[Problem statement] Copy out the listing below with every "Kilogramm" changed to "kg" and nothing else altered. Leave out the pictures.

[Dataset extract]
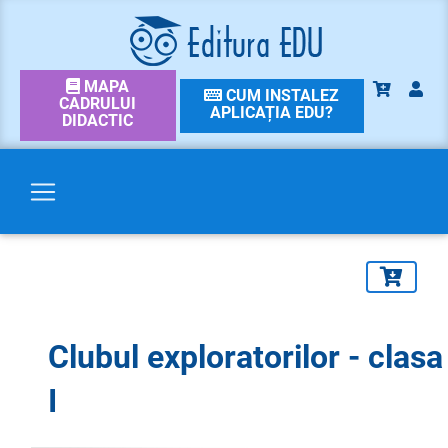
MAPA
CUM INSTALEZ
CADRULUI
APLICAȚIA EDU?
DIDACTIC
Clubul exploratorilor - clasa
I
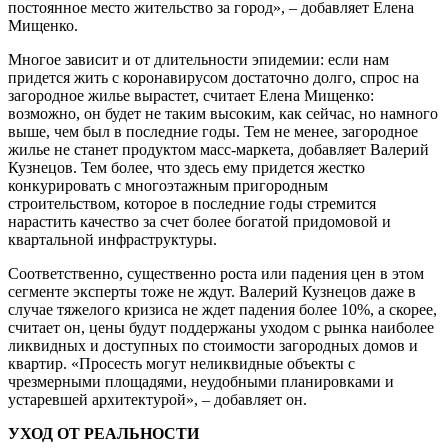
постоянное место жительство за город», – добавляет Елена
Мищенко.
Многое зависит и от длительности эпидемии: если нам
придется жить с коронавирусом достаточно долго, спрос на
загородное жилье вырастет, считает Елена Мищенко:
возможно, он будет не таким высоким, как сейчас, но намного
выше, чем был в последние годы. Тем не менее, загородное
жилье не станет продуктом масс-маркета, добавляет Валерий
Кузнецов. Тем более, что здесь ему придется жестко
конкурировать с многоэтажным пригородным
строительством, которое в последние годы стремится
нарастить качество за счет более богатой придомовой и
квартальной инфраструктуры.
Соответственно, существенно роста или падения цен в этом
сегменте эксперты тоже не ждут. Валерий Кузнецов даже в
случае тяжелого кризиса не ждет падения более 10%, а скорее,
считает он, цены будут поддержаны уходом с рынка наиболее
ликвидных и доступных по стоимости загородных домов и
квартир. «Просесть могут неликвидные объекты с
чрезмерными площадями, неудобными планировками и
устаревшей архитектурой», – добавляет он.
УХОД ОТ РЕАЛЬНОСТИ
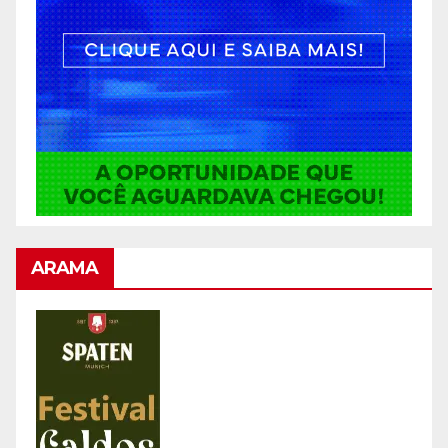
ARAMA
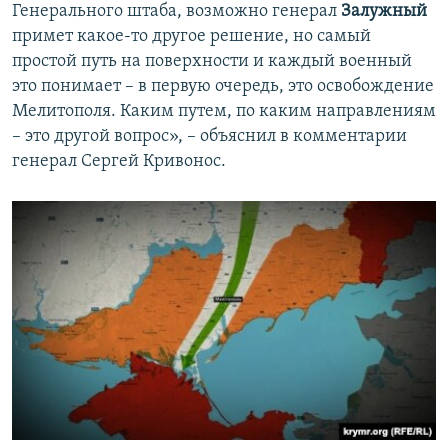
Генерального штаба, возможно генерал
Залужный
примет какое-то другое решение, но самый
простой путь на поверхности и каждый военный
это понимает – в первую очередь, это освобождение
Мелитополя. Каким путем, по каким направлениям
– это другой вопрос», – объяснил в комментарии
генерал Сергей Кривонос.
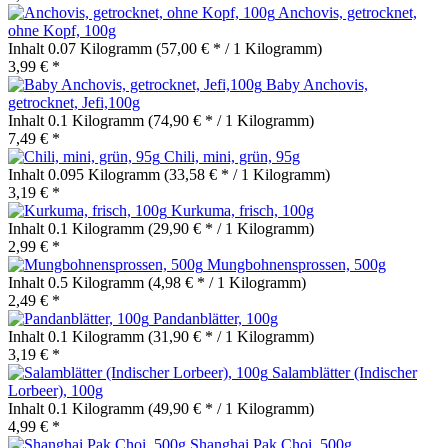
Anchovis, getrocknet,
ohne Kopf, 100g
Inhalt
0.07 Kilogramm
(57,00 € * / 1 Kilogramm)
3,99 € *
Baby Anchovis,
getrocknet, Jefi,100g
Inhalt
0.1 Kilogramm
(74,90 € * / 1 Kilogramm)
7,49 € *
Chili, mini, grün, 95g
Inhalt
0.095 Kilogramm
(33,58 € * / 1 Kilogramm)
3,19 € *
Kurkuma, frisch, 100g
Inhalt
0.1 Kilogramm
(29,90 € * / 1 Kilogramm)
2,99 € *
Mungbohnensprossen, 500g
Inhalt
0.5 Kilogramm
(4,98 € * / 1 Kilogramm)
2,49 € *
Pandanblätter, 100g
Inhalt
0.1 Kilogramm
(31,90 € * / 1 Kilogramm)
3,19 € *
Salamblätter (Indischer
Lorbeer), 100g
Inhalt
0.1 Kilogramm
(49,90 € * / 1 Kilogramm)
4,99 € *
Shanghai Pak Choi, 500g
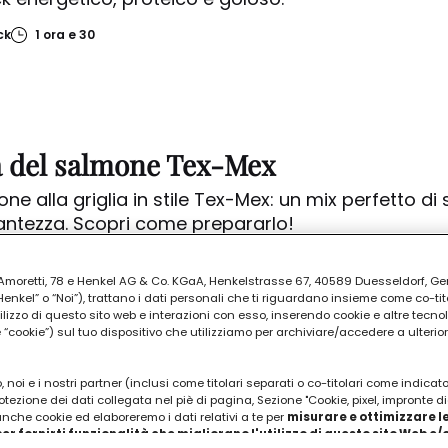
ck
1 ora e 30
ta del salmone Tex-Mex
one alla griglia in stile Tex-Mex: un mix perfetto di 
antezza. Scopri come prepararlo!
ondo
1 ora
ia Amoretti, 78 e Henkel AG & Co. KGaA, Henkelstrasse 67, 40589 Duesseldorf, G
kel” o “Noi”), trattano i dati personali che ti riguardano insieme come co-tito
utilizzo di questo sito web e interazioni con esso, inserendo cookie e altre tecnol
cookie”) sul tuo dispositivo che utilizziamo per archiviare/accedere a ulterio
 noi e i nostri partner (inclusi come titolari separati o co-titolari come indicat
otezione dei dati collegata nel piè di pagina, Sezione "Cookie, pixel, impronte di
 la ricetta senza glutine veramente
 anche cookie ed elaboreremo i dati relativi a te per
misurare e ottimizzare le
er fornirti funzionalità che migliorano l'utilizzo di questo sito Web e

[Response below]
MAPA
CUM INSTALEZ
CADRULUI
APLICAȚIA EDU?
DIDACTIC
Clubul exploratorilor - clasa
I
постоянное место жительство за город», – добавляет Елена
Мищенко.
Многое зависит и от длительности эпидемии: если нам
придется жить с коронавирусом достаточно долго, спрос на
загородное жилье вырастет, считает Елена Мищенко:
возможно, он будет не таким высоким, как сейчас, но намного
выше, чем был в последние годы. Тем не менее, загородное
жилье не станет продуктом масс-маркета, добавляет Валерий
Кузнецов. Тем более, что здесь ему придется жестко
конкурировать с многоэтажным пригородным
строительством, которое в последние годы стремится
нарастить качество за счет более богатой придомовой и
квартальной инфраструктуры.
Соответственно, существенно роста или падения цен в этом
сегменте эксперты тоже не ждут. Валерий Кузнецов даже в
случае тяжелого кризиса не ждет падения более 10%, а скорее,
считает он, цены будут поддержаны уходом с рынка наиболее
ликвидных и доступных по стоимости загородных домов и
квартир. «Просесть могут неликвидные объекты с
чрезмерными площадями, неудобными планировками и
устаревшей архитектурой», – добавляет он.
УХОД ОТ РЕАЛЬНОСТИ
ARAMA
Генерального штаба, возможно генерал
Залужный
примет какое-то другое решение, но самый
простой путь на поверхности и каждый военный
это понимает – в первую очередь, это освобождение
Мелитополя. Каким путем, по каким направлениям
– это другой вопрос», – объяснил в комментарии
генерал Сергей Кривонос.
Anchovis, getrocknet,
ohne Kopf, 100g
Inhalt
0.07 kg
(57,00 € * / 1 kg)
3,99 € *
Baby Anchovis,
getrocknet, Jefi,100g
Inhalt
0.1 kg
(74,90 € * / 1 kg)
7,49 € *
Chili, mini, grün, 95g
Inhalt
0.095 kg
(33,58 € * / 1 kg)
3,19 € *
Kurkuma, frisch, 100g
Inhalt
0.1 kg
(29,90 € * / 1 kg)
2,99 € *
Mungbohnensprossen, 500g
Inhalt
0.5 kg
(4,98 € * / 1 kg)
2,49 € *
Pandanblätter, 100g
Inhalt
0.1 kg
(31,90 € * / 1 kg)
3,19 € *
Salamblätter (Indischer
Lorbeer), 100g
Inhalt
0.1 kg
(49,90 € * / 1 kg)
4,99 € *
Shanghai Pak Choi, 500g
ck
1 ora e 30
ta del salmone Tex-Mex
one alla griglia in stile Tex-Mex: un mix perfetto di 
antezza. Scopri come prepararlo!
ondo
1 ora
ia Amoretti, 78 e Henkel AG & Co. KGaA, Henkelstrasse 67, 40589 Duesseldorf, G
kel” o “Noi”), trattano i dati personali che ti riguardano insieme come co-tito
utilizzo di questo sito web e interazioni con esso, inserendo cookie e altre tecnol
cookie”) sul tuo dispositivo che utilizziamo per archiviare/accedere a ulterio
 noi e i nostri partner (inclusi come titolari separati o co-titolari come indicat
otezione dei dati collegata nel piè di pagina, Sezione "Cookie, pixel, impronte di
 la ricetta senza glutine veramente
 anche cookie ed elaboreremo i dati relativi a te per
misurare e ottimizzare le
er fornirti funzionalità che migliorano l'utilizzo di questo sito Web e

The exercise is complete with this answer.